"Tut uns leid, dieses Medikament ist aktuell nicht lieferbar." Immer öfter muss der Würzburger Apotheker Wolfgang Schiedermair diesen Satz aussprechen. Immer häufiger zeigt sein Apotheken-Computer an, dass die vom Arzt verschriebene oder die vom Kunden gewünschte Arznei nicht verfügbar ist. Zu den Wirkstoffen, die aktuell bayernweit Lieferprobleme machen, gehören die Blutdrucksenker Valsartan und Candesartan, das bekannte Schmerzmittel Ibuprofen, das Gicht-Mittel Allopurinol, Antidepressiva wie Citalopram sowie zahlreiche Impfstoffe, Augentropfen und etliche Antibiotika, Antiepileptika und Asthmamittel.

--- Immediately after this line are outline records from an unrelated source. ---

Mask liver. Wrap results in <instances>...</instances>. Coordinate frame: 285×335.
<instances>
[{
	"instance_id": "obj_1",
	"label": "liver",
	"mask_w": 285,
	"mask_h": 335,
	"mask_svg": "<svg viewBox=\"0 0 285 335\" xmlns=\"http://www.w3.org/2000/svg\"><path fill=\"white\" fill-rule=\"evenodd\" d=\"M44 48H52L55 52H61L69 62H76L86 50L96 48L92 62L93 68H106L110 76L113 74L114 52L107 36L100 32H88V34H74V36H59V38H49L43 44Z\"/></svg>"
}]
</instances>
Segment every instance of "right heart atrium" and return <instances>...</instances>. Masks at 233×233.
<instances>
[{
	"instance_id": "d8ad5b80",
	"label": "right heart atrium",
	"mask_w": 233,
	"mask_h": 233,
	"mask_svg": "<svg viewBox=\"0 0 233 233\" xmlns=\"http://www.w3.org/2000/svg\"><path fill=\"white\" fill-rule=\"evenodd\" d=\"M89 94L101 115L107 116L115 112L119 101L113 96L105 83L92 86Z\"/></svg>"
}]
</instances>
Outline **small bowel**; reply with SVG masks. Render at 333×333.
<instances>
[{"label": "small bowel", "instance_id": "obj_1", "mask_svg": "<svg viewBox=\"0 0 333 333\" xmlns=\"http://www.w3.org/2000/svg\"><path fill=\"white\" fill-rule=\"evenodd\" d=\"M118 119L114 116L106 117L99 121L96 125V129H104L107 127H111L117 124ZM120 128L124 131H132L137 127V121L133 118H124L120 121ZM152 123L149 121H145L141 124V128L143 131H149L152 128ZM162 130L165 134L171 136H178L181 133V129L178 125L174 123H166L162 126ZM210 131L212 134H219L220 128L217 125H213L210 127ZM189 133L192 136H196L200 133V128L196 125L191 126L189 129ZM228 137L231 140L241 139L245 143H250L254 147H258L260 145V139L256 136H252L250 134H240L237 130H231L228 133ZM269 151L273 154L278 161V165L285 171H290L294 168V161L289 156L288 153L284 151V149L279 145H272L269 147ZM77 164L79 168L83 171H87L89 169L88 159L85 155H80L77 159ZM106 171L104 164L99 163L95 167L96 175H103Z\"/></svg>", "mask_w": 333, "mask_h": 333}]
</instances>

Die Liste betroffener Medikamente hat Thomas Metz, der Sprecher des bayerischen Apothekerverbands, eigens für diese Redaktion erstellt; er hat dafür stichprobenartig bei zehn bayerischen Apothekern aus Stadt und Land nachgefragt. Laut dieser Umfrage sind Bayerns Apotheker "mindestens zehn Mal pro Woche und bis zu fünf Mal täglich" mit Lieferengpässen bei bis zu 170 Medikamenten konfrontiert. "Apotheker verbringen deshalb immer mehr Zeit damit, Medikamenten nachzujagen", klagt Metz. "Wir können den Patienten ja nicht unversorgt lassen."
Schlamperei in chinesischer Firma hat dazu geführt, dass Valsartan nicht mehr verkauft wird.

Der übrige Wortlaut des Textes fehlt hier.